YAMAGATA CREATIVE CITY CENTER Q1

施設案内


やまがたクリエイティブシティセンターQ1(キューイチ)は、その名が示す通り、山形市立第一小学校旧校舎(=旧一小)の記憶と物語を受け継いでいます。

1927(昭和2)年に建てられたこの旧一小は、山形県初の鉄筋コンクリート造の学校建築。設計は、上山市出身の秦鷲雄と西川町出身の伊藤高蔵の二人による秦・伊藤設計事務所(当時)が担いました。また、建築構造学の第一人者で都復興院建築局長、東京市建築局長を歴任し、復興小学校の陣頭指揮をとった佐野利器(白鷹出身)が指導、助言したと言われます。この建造物はドイツ表現主義やアールデコの影響が見られるなど、構造としてもデザインとしても当時の日本の最先端のものでした。以来、約80年に渡り山形市中心街の小学校としての機能を果たし、その役割を終えてからも、その歴史的価値から2001(平成13)年に国登録有形文化財に登録され、2009(平成21)年には近代化産業遺産に認定されました。

【旧一小の外観】
2010(平成22)年より、「山形まなび館」として、1階と地下1階のみ観光・交流・学びの拠点施設として市民に利用された。(~2021)

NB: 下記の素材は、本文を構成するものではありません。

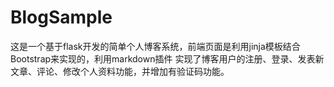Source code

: # BlogSample
这是一个基于flask开发的简单个人博客系统，前端页面是利用jinja模板结合Bootstrap来实现的，利用markdown插件
实现了博客用户的注册、登录、发表新文章、评论、修改个人资料功能，并增加有验证码功能。
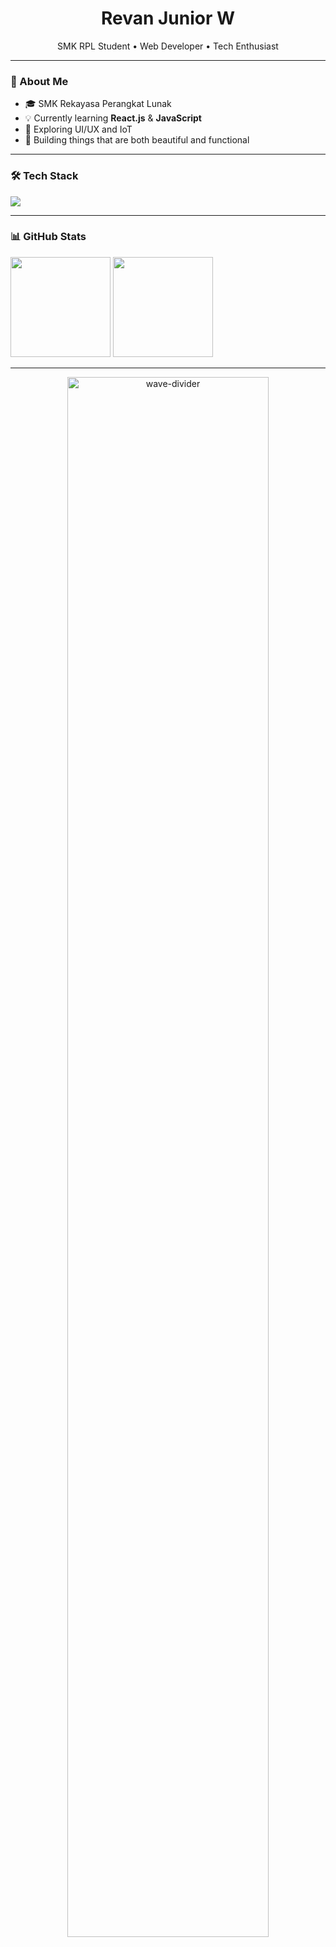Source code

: <h1 align="center">Revan Junior W</h1>
<p align="center">SMK RPL Student • Web Developer • Tech Enthusiast</p>

---

### 🌊 About Me
- 🎓 SMK Rekayasa Perangkat Lunak  
- 💡 Currently learning **React.js** & **JavaScript**  
- 🚀 Exploring UI/UX and IoT  
- 🎯 Building things that are both beautiful and functional

---

### 🛠 Tech Stack
<p>
  <img src="https://skillicons.dev/icons?i=html,css,js,react,nodejs,php,mysql,git,github,vscode&theme=light" />
</p>

---

### 📊 GitHub Stats
<p>
  <img src="https://github-readme-stats.vercel.app/api?username=RevanAlfonso&show_icons=true&theme=transparent&title_color=1DA1F2&icon_color=1DA1F2&text_color=333&hide_border=true" height="160px"/>
  <img src="https://github-readme-streak-stats.herokuapp.com?user=RevanAlfonso&theme=transparent&ring=1DA1F2&fire=1DA1F2&currStreakLabel=1DA1F2&hide_border=true" height="160px"/>
</p>

---

<p align="center">
  <img src="https://i.imgur.com/E5uY9kY.png" width="80%" alt="wave-divider">
</p>
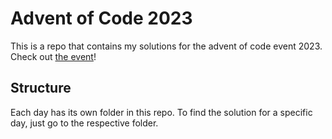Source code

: # Advent of Code 2023

This is a repo that contains my solutions for the advent of code event 2023. Check out [the event](https://adventofcode.com/)!

## Structure

Each day has its own folder in this repo. To find the solution for a specific day, just go to the respective folder.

2007年、「山形市立第一小学校旧校舎保存活用に関する提言」に基づき、全館の耐震補強工事そして1階と地下1階の用途変更工事が行われました。2010(平成22)年からは、その1階と地下1階のみを使用し、観光・交流・学びの拠点施設「山形まなび館」として市民に利用されました(~2021)。しかし、その一方で、2~3階は壁や天井がすべて剥がされたまま閉ざされ、市民の立入りが禁止されてきたという経緯がありました。

【改修前の2,3F廊下】
壁や天井は、すべて剥がされ、長らく立入禁止の状態であった。当時の息づかいや痕跡がそのままに残されていた。

さて、2022年に向け、「やまがたクリエイティブシティセンターQ1」として全館を再整備するにあたり、設計を担ったのは東北芸術工科大学教授である馬場正尊率いる設計事務所 Open Aです。特にその閉ざされてきた2~3階の壁や天井が荒々しく剥き出しされている躯体の姿をできるかぎりそのままに見せるデザイン、昭和2年の鉄筋コンクリート造りであるがゆえに感じられる独特の息づかいや痕跡をそのままに残したリノベーションが施されました。一度消してしまえば二度と再現することのできない、この建物だけがもつ時間や記憶の蓄積。長年閉ざされてきた空間に新しい空気が流れ込み、新しいクリエイティブが立ちのぼるような気配が感じられる空間となりました。ここを訪れるひとたちが想像力を働かせたくなるような余白も、あえて残しています。

【改修後の2,3F廊下】
壁や天井が荒々しく剥き出しされている躯体の姿をできるかぎりそのままに見せるデザイン。旧一小の時間や記憶の蓄積と新しいクリエイティブが生まれる気配が入り交じる。